Anne-Claire arrive et me dit que Runtastic a buggué, qu’elle n’a vu que le temps sur le gros chrono de la ligne d’arrivée. 2h et quelques. Je lui rappelle qu’il s’agit du chrono général, qu’elle a fait au moins 10 mn de moins au réel. En fait, elle est à 1h48. Et en pleine forme, malgré sa douleur aux tendons d’Achille depuis quelques temps. Excellent chrono.

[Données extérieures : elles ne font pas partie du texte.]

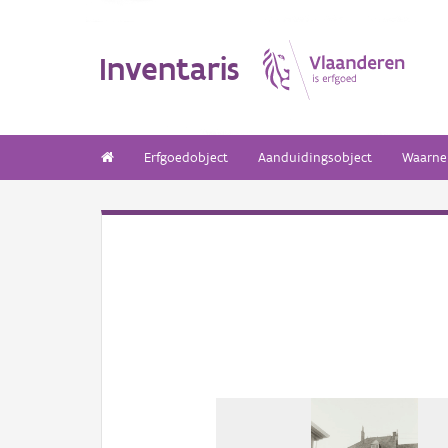
Inventaris
Erfgoedobject
Aanduidingsobject
Waarne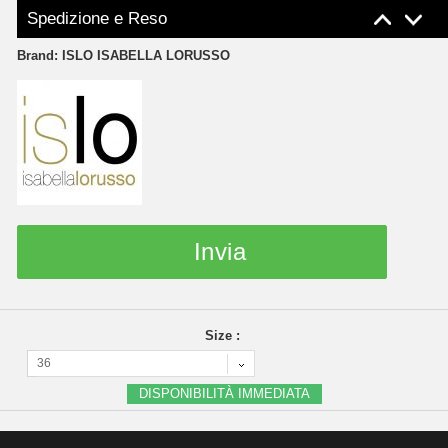
Spedizione e Reso
Brand:
ISLO ISABELLA LORUSSO
Invia
Size :
36
DISPONIBILITÀ IMMEDIATA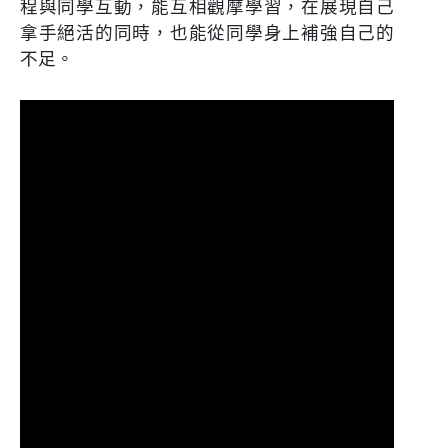
程與同學互動，能互相觀摩學習，在展現自己
拿手絕活的同時，也能從同學身上補強自己的
不足。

Morgane, qui avait peur de ne pas finir, est à 2h06. Beau résultat. Les urban runners que nous retrouvons ont tous battu leur record personnel. Il ne faut pas faire la fine bouche, c’est une excellente journée de course à pied. Et en plus, il fait un soleil splendide. Rien à voir avec le froid et la pluie d’il y a un an.

Lundi 14 octobre – debriefing avec Olivier par mail

Moi : « Content du résultat mais faible progression depuis le Semi de Mars, déjà préparé avec Urban (1h46) »

Réponse du coach : « Allons bon, 2 min gagnées sur un 20km en 6 mois, tu deviens un peu enfant gâté là Jean-Guillaume! 😀  Belle course, beau chrono. Et tu casseras tout en Avril ! »

Bonne régularité sur les temps de passage.

Bonne régularité sur les temps de passage.

Oui !!! Vivement le Marathon de Paris (et même le Semi avant ça). Pour me réconcilier avec le bitume et aborder une aventure nouvelle. J’ai encore du travail pour progresser : gestion de course, alimentation, conservation de l’attention sur la durée …

Et encore Merci pour cette année à mes coachs d’Urban Running :  Marie, Jean-Christophe, Karim et Olivier. Travailler avec de tels pros est une bénédiction.

6 Comments on “20 km de Paris 2013 : un anniversaire en demi-teinte

  1. Peut être que tu manquais un peu de fraîcheur pour être tant en monde monochrome… À réfléchir !

    • Ah oui, tu crois que ça peut venir de là ? Bon ben je n’en manquerai pas pour les prochaines échéances.

  2. Sympa de CR !!! 😉
    En voila un qui change, bravo !

    Vous avez fait une belle course, ne vous démotivez pas pour de si petits pb.
    C’est peut-etre le moment de faire une pause en évitant de se mettre trop la pression pour se remotiver avant le semi et le marathon, non ?
    Allez, ne baissez pas les bras ! Bonne prépa.

    PS perso, je ne mets qu’un écouteur quand je cours pour éviter de m’isoler et de laisser la musique m’endormir ou dicter mon rythme.